"Arbuckles' Album of Illustrated Natural History", Arbuckle Bros. Coffee Co.
Subject: Prints - Animal
Period: 1890 (dated)
Color: Printed Color
11.1 x 7 inches
28.2 x 17.8 cm
This unusual and attractive booklet focused on the animal kingdom was designed to advertise Arbuckle's Coffee. There are 12 sheets and wrappers held together by its original twisted string tie. Each sheet features four beautiful chromolithographic illustrations of mammals from across the globe including a leopard, puma, lynx, bighorn sheep, polar bear, aardvark, gorilla, and many more. Including the illustrations of lions on the front wrapper and a zebu and cacomixle on the rear wrapper, 51 different species are depicted in full color. Text on the facing page describes each animal and 2 pages at the end highlight the coffee industry. Lithographed by the Knapp Company.
Beginning in the mid-1880's, the Arbuckle Bros. Coffee Company began to include advertising cards, commonly referred to as "trade cards" in packages of their coffee. This was a common device used by companies of the time to tout the virtues of their products. But the Arbuckle company carried the concept a step further and created a series of very desirable images. They then encouraged their customers to collect the entire series of cards and to trade cards with their neighbors in order to complete their sets. Thus, "trade" cards began to evolve into "trading" cards.

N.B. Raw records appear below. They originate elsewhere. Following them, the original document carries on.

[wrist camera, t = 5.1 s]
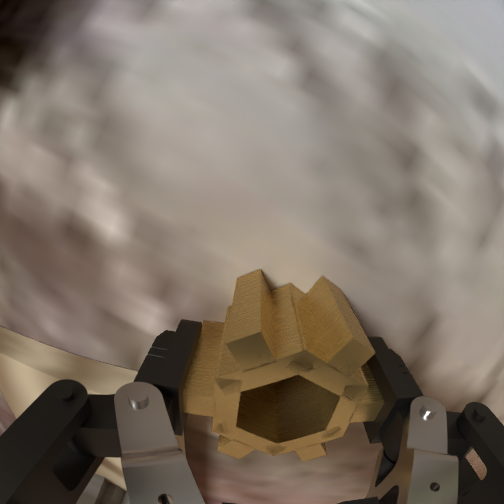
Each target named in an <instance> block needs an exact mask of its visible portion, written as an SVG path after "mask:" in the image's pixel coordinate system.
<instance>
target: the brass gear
mask: <svg viewBox="0 0 504 504" xmlns="http://www.w3.org/2000/svg"><path fill="white" fill-rule="evenodd" d="M374 354H375V351H374V349H373V347H372V345H371V344H370V342H369V340H368V338H367V336H366V334H365V332H364V331H363V329H362V327H361V325H360V323H359V321H358V320H357V318H356V316H355V314H354V313H353V311H352V309H351V307H350V305H349V304H348V302H347V300H346V298H345V297H344V295H343V293H342V291H341V290H340V288H338V287H337V286H336V285H334V284H333V283H332V282H330V281H329V280H328V279H326V278H325V277H324V276H322V277H321V278H320V279H319V280H318V281H317V282H316V284H315V285H314V286H313V287H312V288H311V289H310V290H309V292H308V293H307V294H305V293H303V292H302V291H300V290H299V289H298V288H296V287H295V286H293V285H292V284H291V283H289V284H287V285H284V286H282V287H279V288H277V289H274V290H271V291H270V289H269V287H268V284H267V282H266V280H265V278H264V276H263V273H262V271H261V269H259V270H256V271H254V272H251V273H249V274H246V275H244V276H241V277H238V278H237V281H236V287H235V292H234V298H233V303H232V306H229V307H228V309H227V314H226V319H225V323H219V322H211V321H203V324H202V332H201V335H200V338H199V341H198V345H197V348H196V351H195V354H194V358H193V361H192V364H191V367H190V371H189V374H188V377H187V380H186V384H185V387H184V390H183V406H184V413H190V414H196V415H203V416H209V417H213V424H212V430H211V431H212V432H215V433H217V434H220V436H219V443H218V450H217V451H220V452H222V453H225V454H227V455H230V456H232V457H235V458H238V459H240V458H242V457H244V456H245V455H247V454H249V453H250V452H252V451H253V450H255V449H257V450H259V451H262V452H265V453H268V454H270V455H272V456H275V455H278V454H282V453H287V452H291V451H295V452H296V453H297V455H298V456H299V457H300V459H301V460H302V461H307V460H310V459H314V458H318V457H321V456H325V455H327V453H326V448H325V443H324V442H327V441H330V440H333V439H336V438H339V437H342V436H343V434H344V433H345V431H346V429H347V427H348V425H349V423H353V422H367V421H374V420H375V418H376V417H377V415H378V413H379V411H380V410H381V408H382V406H383V404H384V400H383V398H382V396H381V393H380V391H379V389H378V387H377V384H376V382H375V380H374V378H373V376H372V373H371V371H370V369H369V367H368V365H367V361H368V360H369V359H370V358H371V357H372V356H373V355H374Z"/></svg>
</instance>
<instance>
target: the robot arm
mask: <svg viewBox="0 0 504 504" xmlns="http://www.w3.org/2000/svg"><path fill="white" fill-rule="evenodd" d="M201 332H202V323H201V322H197V321H190V320H183V319H182V320H181V321H180V323H179V325H178V328H177V330H176V332H174V331H168V330H166V331H164V332H163V333H161V334H160V335H159V336H157V337H156V339H155V341H154V343H153V344H152V348H150V350H149V352H148V355H147V356H146V358H145V360H144V362H143V364H142V366H141V367H140V369H139V371H138V373H137V375H136V377H135V379H134V381H133V382H131V383H127V384H125V385H123V386H121V387H120V388H119V389H118V390H117V391H116V393H115V394H109V395H103V394H88V392H87V390H86V388H85V387H84V385H83V384H81V383H80V382H78V381H75V380H71V379H63V380H59V381H56V382H54V383H52V384H51V385H50V386H49V387H48V388H47V389H46V390H45V391H44V392H43V393H42V394H41V395H40V396H39V397H38V398H37V399H36V400H35V401H34V402H33V403H32V404H31V405H30V406H29V407H28V408H27V409H26V410H25V411H24V412H23V413H22V414H21V415H20V416H19V417H18V418H17V419H16V420H15V421H14V422H13V423H12V425H11V426H10V427H9V428H8V429H7V430H6V431H5V432H4V433H3V434H2V435H1V436H0V504H76V502H77V501H78V499H79V498H80V496H81V494H82V493H83V491H84V490H85V488H86V487H87V485H88V483H89V482H90V480H91V479H92V477H93V476H94V474H95V472H96V471H97V469H98V468H99V466H100V465H101V463H102V461H103V460H104V458H105V457H115V458H121V466H122V471H123V475H124V480H125V484H126V489H127V493H128V497H129V501H130V504H205V502H204V500H203V498H202V496H201V493H200V491H199V489H198V487H197V484H196V482H195V479H194V477H193V475H192V472H191V470H190V467H189V465H188V462H187V459H186V457H185V455H184V452H183V451H182V449H180V448H179V446H178V443H177V441H176V438H175V435H179V436H182V434H183V430H184V426H185V422H186V418H187V414H188V413H184V406H183V390H184V387H185V384H186V380H187V377H188V374H189V371H190V367H191V364H192V361H193V358H194V354H195V351H196V348H197V345H198V341H199V338H200V335H201ZM367 338H368V340H369V342H370V344H371V345H372V347H373V349H374V351H375V354H374V355H373V356H372V357H371V358H370V359H369V360H368V361H367V365H368V367H369V369H370V371H371V373H372V376H373V378H374V380H375V382H376V384H377V387H378V389H379V391H380V393H381V396H382V398H383V400H384V404H383V406H382V408H381V410H380V411H379V413H378V415H377V417H376V418H375V420H374V421H367V422H363V423H364V426H365V429H366V432H367V435H368V439H369V442H370V444H372V443H380V442H382V445H383V447H382V449H381V450H380V452H379V454H378V459H377V463H376V467H375V470H374V474H373V478H372V481H371V485H370V488H369V491H368V494H367V496H366V497H365V499H359V500H352V501H344V502H341V503H338V504H504V426H503V424H502V423H501V422H500V421H499V420H498V418H497V417H496V416H495V415H494V414H493V413H492V411H491V410H490V409H489V408H488V407H487V406H485V405H484V404H481V403H478V402H471V403H469V404H467V405H466V407H465V408H464V410H463V411H462V413H458V412H447V411H446V410H445V408H444V406H443V405H442V404H441V403H440V402H439V401H438V400H436V399H434V398H431V397H427V396H423V394H422V392H421V390H420V389H419V387H418V385H417V384H416V382H415V380H414V379H413V377H412V375H411V374H409V373H410V372H409V370H408V369H407V367H405V364H404V362H403V360H402V359H401V357H400V356H399V355H398V354H396V353H395V352H394V351H393V350H392V349H388V347H387V346H386V344H385V342H384V341H383V339H382V338H381V337H367ZM472 449H474V450H475V451H476V453H477V454H478V456H479V457H480V458H481V460H482V461H483V463H484V464H485V466H486V468H487V474H486V477H485V478H484V479H483V480H480V478H479V477H478V475H477V474H476V472H475V471H474V469H473V468H472V466H471V465H470V463H469V462H468V460H467V459H466V458H465V457H466V456H467V454H468V453H469V452H470V451H471V450H472ZM222 504H234V503H223V502H222Z"/></svg>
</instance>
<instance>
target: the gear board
mask: <svg viewBox="0 0 504 504" xmlns="http://www.w3.org/2000/svg"><path fill="white" fill-rule="evenodd" d="M137 373H138V371H133V370H129V369H125V368H121V367H117V366H113V365H110V364H106V363H102V362H99V361H95V360H92V359H88V358H85V357H82V356H78V355H75V354H72V353H69V352H66V351H63V350H60V349H57V348H54V347H51V346H49V345H46V344H43V343H40V342H38V341H35V340H33V339H30V338H27V337H25V336H22V335H20V334H18V333H15V332H13V331H10V330H8V329H6V328H4V327H1V326H0V389H1V391H2V393H3V395H4V397H5V399H6V400H7V402H8V404H9V406H10V408H11V410H12V411H13V413H14V415H15V417H16V418H18V417H19V416H20V415H21V414H22V413H23V412H24V411H25V410H26V409H27V408H28V407H29V406H30V405H31V404H32V403H33V402H34V401H35V400H36V399H37V398H38V397H39V396H40V395H41V394H42V393H43V392H44V391H45V390H46V389H47V388H48V387H49V386H50V385H51V384H52V383H54V382H56V381H59V380H63V379H71V380H75V381H78V382H80V383H81V384H83V385H84V387H85V388H86V390H87V392H88V394H103V395H109V394H115V393H116V391H117V390H118V389H119V388H120V387H121V386H123V385H125V384H127V383H131V382H133V381H134V379H135V377H136V375H137ZM175 438H176V441H177V443H178V446H179V448H180V449H182V451H183V452H184V455H185V457H186V452H185V441H184V430H183V434H182V436H179V435H175ZM76 504H130V501H129V497H128V493H127V489H126V484H125V480H124V475H123V471H122V466H121V458H115V457H105V458H104V460H103V461H102V463H101V465H100V466H99V468H98V469H97V471H96V472H95V474H94V476H93V477H92V479H91V480H90V482H89V483H88V485H87V487H86V488H85V490H84V491H83V493H82V494H81V496H80V498H79V499H78V501H77V502H76Z"/></svg>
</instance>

Arbuckle issued a great variety of cards including birds, animals, cooking, satire, sports and maps. Several of these series were reissued in album format, available from the company as a mail-order premium. These fascinating cards and albums are still actively collected today, more than 130 years after they were issued. The original Arbuckle Bros. Coffee Company, on the other hand, vanished from the scene over 75 years ago.
The colorful plates are good to very good with occasional minor abrasions and light soiling. There is a 1.75" edge tear in the first page impacting the illustration of the llama, and a dampstain at the top left of the last page impacting the illustration of the otocyon (fox). Both wrappers have separated from the string ties with the front wrapper torn in several places and the rear wrapper dampstained.